Even India has an Alternative Minimum Tax (MAT) scheme. This is an interesting concept that stems from the government’s plan to bring more corporations into the tax net. Companies can claim multiple concessions according to the law, reducing their taxes to almost zero. With this in mind, the MAT was introduced via the 1987 finance law. When a company has reduced its profit to zero, therefore in the non-taxable bracket, the government considers a certain percentage of its accounting profit as taxable income. It is applied when the taxable income calculated in accordance with the provisions of the Informatics Act is less than 15.5 percent (plus surcharge and tax if applicable) of accounting profit under the Companies Act 2013 He also introduced the MAT credit system. If a business has an accounting profit (i.e. operating profit, before all exemptions) of Rs 100 crore, it is required to pay a minimum tax of Rs 15 crore (the MAT rate has been around 15 percent). However, if the business’s normal tax liability after claiming deductions is Rs 10 crore (which will be less than the MAT), then the business must pay the remaining Rs 5 crore as MAT and use a MAT credit of Rs 5 crore to pay tax in the future.

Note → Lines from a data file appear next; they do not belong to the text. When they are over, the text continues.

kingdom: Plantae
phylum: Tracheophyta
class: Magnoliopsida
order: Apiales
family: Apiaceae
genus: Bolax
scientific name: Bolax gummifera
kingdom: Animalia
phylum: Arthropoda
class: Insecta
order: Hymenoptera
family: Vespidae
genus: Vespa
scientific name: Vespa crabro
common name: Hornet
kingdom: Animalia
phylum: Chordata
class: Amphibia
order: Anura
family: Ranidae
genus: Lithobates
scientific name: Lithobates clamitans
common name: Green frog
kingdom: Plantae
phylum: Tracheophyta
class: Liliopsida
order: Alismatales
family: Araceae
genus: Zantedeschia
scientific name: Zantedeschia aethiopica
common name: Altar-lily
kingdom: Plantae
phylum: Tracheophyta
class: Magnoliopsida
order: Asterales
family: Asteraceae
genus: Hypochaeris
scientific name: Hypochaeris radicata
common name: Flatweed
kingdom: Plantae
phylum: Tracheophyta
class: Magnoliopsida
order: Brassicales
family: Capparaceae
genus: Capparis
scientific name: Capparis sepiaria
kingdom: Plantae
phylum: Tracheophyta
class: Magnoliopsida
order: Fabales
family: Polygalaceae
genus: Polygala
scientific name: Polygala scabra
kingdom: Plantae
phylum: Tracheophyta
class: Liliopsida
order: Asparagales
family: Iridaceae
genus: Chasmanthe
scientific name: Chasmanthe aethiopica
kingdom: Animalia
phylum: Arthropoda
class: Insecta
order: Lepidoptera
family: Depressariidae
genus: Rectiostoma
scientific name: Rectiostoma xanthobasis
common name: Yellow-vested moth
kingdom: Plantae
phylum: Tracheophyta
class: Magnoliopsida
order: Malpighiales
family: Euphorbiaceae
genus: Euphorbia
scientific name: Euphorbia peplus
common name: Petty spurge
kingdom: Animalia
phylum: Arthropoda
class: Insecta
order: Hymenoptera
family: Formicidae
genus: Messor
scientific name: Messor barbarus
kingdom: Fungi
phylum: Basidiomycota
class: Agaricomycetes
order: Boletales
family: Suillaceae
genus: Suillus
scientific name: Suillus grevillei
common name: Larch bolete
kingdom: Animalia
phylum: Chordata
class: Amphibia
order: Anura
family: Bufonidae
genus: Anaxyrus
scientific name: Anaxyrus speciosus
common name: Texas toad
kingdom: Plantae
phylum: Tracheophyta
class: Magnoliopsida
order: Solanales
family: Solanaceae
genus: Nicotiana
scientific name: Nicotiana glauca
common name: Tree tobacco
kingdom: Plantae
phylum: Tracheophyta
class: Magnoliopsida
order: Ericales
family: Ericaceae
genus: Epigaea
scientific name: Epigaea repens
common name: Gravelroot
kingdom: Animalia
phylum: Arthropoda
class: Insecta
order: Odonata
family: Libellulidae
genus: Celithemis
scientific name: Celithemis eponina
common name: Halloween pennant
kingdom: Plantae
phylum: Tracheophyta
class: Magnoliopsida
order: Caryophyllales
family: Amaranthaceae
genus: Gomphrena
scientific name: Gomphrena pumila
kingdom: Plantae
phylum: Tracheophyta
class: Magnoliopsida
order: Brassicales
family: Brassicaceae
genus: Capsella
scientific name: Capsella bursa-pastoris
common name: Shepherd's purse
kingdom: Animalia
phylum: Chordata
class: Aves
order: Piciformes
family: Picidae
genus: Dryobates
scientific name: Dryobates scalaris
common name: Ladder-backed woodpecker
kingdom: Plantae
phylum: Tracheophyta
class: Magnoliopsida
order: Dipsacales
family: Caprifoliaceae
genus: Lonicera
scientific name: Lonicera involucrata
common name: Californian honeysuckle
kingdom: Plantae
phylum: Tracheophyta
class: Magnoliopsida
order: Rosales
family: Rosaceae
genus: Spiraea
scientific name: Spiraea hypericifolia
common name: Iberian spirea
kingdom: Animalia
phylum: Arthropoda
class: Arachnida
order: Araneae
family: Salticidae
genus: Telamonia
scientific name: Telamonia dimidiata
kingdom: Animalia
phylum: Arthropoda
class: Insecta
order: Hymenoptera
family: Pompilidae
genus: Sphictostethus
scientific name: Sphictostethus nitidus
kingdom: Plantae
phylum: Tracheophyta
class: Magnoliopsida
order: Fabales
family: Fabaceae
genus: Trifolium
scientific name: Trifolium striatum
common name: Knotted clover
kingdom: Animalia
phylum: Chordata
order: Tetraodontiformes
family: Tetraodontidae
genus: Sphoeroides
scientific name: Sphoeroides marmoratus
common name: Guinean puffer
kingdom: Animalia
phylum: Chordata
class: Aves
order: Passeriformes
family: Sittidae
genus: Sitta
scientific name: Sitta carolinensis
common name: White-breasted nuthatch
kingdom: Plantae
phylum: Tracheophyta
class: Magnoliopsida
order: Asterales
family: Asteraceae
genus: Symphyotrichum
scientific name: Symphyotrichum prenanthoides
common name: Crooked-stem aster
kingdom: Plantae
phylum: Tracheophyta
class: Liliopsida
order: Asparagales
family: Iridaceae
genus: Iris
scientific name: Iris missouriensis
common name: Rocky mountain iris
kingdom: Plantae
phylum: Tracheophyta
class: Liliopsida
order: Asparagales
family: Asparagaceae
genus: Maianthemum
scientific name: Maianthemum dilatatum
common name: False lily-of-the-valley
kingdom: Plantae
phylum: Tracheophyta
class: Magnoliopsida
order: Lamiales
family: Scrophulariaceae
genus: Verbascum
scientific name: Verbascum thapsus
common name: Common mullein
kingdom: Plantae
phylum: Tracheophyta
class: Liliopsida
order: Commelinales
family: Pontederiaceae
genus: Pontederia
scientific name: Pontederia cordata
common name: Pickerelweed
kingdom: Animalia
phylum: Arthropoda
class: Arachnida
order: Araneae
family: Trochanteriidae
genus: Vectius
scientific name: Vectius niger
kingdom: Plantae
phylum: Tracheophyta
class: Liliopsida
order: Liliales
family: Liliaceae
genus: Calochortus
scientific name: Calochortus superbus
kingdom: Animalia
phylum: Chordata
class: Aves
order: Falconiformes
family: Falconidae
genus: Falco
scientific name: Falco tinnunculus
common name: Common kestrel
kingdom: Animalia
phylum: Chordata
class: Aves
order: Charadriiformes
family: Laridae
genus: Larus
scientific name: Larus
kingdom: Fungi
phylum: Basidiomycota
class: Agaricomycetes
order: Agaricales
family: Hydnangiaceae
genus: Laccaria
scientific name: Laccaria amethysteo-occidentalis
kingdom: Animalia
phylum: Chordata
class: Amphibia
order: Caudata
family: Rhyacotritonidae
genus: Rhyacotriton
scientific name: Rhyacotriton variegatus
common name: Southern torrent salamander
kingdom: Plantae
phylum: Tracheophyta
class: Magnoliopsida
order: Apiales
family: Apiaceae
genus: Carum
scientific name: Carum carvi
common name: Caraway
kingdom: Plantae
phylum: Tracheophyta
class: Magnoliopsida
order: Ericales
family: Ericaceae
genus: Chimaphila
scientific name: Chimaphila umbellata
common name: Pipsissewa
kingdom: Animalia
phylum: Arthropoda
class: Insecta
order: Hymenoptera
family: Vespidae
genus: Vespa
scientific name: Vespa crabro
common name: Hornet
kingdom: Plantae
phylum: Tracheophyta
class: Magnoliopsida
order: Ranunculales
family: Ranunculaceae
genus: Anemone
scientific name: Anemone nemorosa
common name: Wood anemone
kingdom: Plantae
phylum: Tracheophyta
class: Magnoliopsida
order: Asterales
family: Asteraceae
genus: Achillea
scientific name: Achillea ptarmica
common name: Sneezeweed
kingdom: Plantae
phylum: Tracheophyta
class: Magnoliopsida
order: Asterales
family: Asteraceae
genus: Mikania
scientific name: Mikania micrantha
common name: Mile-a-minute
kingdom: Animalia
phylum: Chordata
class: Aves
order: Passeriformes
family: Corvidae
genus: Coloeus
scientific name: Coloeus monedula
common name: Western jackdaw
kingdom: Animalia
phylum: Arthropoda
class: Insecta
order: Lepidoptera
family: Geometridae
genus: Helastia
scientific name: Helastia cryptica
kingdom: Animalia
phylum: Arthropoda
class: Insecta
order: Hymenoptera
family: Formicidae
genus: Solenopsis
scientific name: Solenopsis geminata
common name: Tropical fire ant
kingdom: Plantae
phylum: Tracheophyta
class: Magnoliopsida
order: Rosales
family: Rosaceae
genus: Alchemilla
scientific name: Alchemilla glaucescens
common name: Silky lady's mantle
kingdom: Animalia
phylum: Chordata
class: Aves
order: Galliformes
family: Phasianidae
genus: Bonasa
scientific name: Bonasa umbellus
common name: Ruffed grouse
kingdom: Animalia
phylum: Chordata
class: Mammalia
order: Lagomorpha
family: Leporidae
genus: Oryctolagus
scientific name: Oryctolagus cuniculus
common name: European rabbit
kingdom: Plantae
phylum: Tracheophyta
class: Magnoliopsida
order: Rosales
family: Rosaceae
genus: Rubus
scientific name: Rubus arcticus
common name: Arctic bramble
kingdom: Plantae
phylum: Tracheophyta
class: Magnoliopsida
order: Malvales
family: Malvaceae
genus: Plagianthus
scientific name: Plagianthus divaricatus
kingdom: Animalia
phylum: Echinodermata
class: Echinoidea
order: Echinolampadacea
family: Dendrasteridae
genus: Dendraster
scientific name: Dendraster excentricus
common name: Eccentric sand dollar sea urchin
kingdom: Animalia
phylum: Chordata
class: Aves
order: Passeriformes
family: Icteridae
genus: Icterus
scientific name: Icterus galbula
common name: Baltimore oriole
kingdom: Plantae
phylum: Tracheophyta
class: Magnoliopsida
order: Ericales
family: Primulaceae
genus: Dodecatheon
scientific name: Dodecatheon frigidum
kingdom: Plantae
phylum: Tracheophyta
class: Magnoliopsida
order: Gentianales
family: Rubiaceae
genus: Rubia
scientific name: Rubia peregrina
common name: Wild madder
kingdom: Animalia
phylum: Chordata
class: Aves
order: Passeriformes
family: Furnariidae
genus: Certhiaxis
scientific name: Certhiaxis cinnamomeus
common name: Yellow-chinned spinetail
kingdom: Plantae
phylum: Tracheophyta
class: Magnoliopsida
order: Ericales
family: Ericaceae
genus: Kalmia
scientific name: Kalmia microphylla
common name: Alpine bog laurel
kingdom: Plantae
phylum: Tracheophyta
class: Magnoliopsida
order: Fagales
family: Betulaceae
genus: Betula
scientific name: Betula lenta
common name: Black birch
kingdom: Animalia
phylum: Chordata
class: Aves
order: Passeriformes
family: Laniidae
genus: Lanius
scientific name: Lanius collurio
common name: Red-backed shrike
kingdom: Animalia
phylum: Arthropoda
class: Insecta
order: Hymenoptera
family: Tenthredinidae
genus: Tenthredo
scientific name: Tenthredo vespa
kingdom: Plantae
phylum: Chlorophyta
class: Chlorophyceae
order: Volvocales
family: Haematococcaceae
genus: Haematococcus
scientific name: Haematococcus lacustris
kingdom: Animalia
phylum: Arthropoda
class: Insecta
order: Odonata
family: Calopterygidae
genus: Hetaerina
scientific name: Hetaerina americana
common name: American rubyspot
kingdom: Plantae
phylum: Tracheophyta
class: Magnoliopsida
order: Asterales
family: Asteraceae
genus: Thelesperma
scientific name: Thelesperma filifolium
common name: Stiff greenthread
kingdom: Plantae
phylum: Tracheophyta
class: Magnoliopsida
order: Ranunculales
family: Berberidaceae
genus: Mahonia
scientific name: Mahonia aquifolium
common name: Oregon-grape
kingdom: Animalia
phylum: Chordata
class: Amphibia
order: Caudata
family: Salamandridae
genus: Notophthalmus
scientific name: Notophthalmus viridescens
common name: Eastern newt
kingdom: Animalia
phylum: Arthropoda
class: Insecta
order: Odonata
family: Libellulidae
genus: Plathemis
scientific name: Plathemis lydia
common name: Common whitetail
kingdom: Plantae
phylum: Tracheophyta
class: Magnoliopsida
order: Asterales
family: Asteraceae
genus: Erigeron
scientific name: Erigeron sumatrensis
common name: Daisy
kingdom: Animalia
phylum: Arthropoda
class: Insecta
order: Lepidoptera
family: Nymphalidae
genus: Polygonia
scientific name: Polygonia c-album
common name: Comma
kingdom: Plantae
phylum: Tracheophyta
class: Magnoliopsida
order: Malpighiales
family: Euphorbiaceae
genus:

It can be used, conversely, by Indian multinationals to exist in a minimum tax regime within the general tax system of the country. However, this cannot be a permanent solution, but there are accounting possibilities. Therefore, India can be characterized as a dual tax system, although non-resident businesses find it difficult to benefit from the standard deductions.
While such dual systems exist in India, one of the above-average tax environments in the world, there are several others around the world that can accommodate businesses, despite the signing of this floor level taxation agreement. Therefore, the implementation of such taxation will be difficult.
The counter-argument is: what will the United States gain from this taxation? If Apple, for example, pays its 15% in Ireland and 15% of the micro level of activity it displays in the United States, does that benefit the United States Treasury? These details will likely be reworked at the next G20 meeting and in many other meetings thereafter.
Alternatively, since the change of base has remained legal, one can find, for example, Indian multinationals based in the United Kingdom, as well as in the Netherlands, which completely transfer their accounting base to the Netherlands. Forcing the Netherlands to join the 15 percent league is beyond the scope of the G20. We have seen, in the effort to standardize banking regulations around the world, that this was not acceptable for many geographic areas. In addition, it was accepted at the two-day virtual meeting of the G20 + headquartered in Venice that it was acceptable for competing countries to offer lower tax environments for businesses.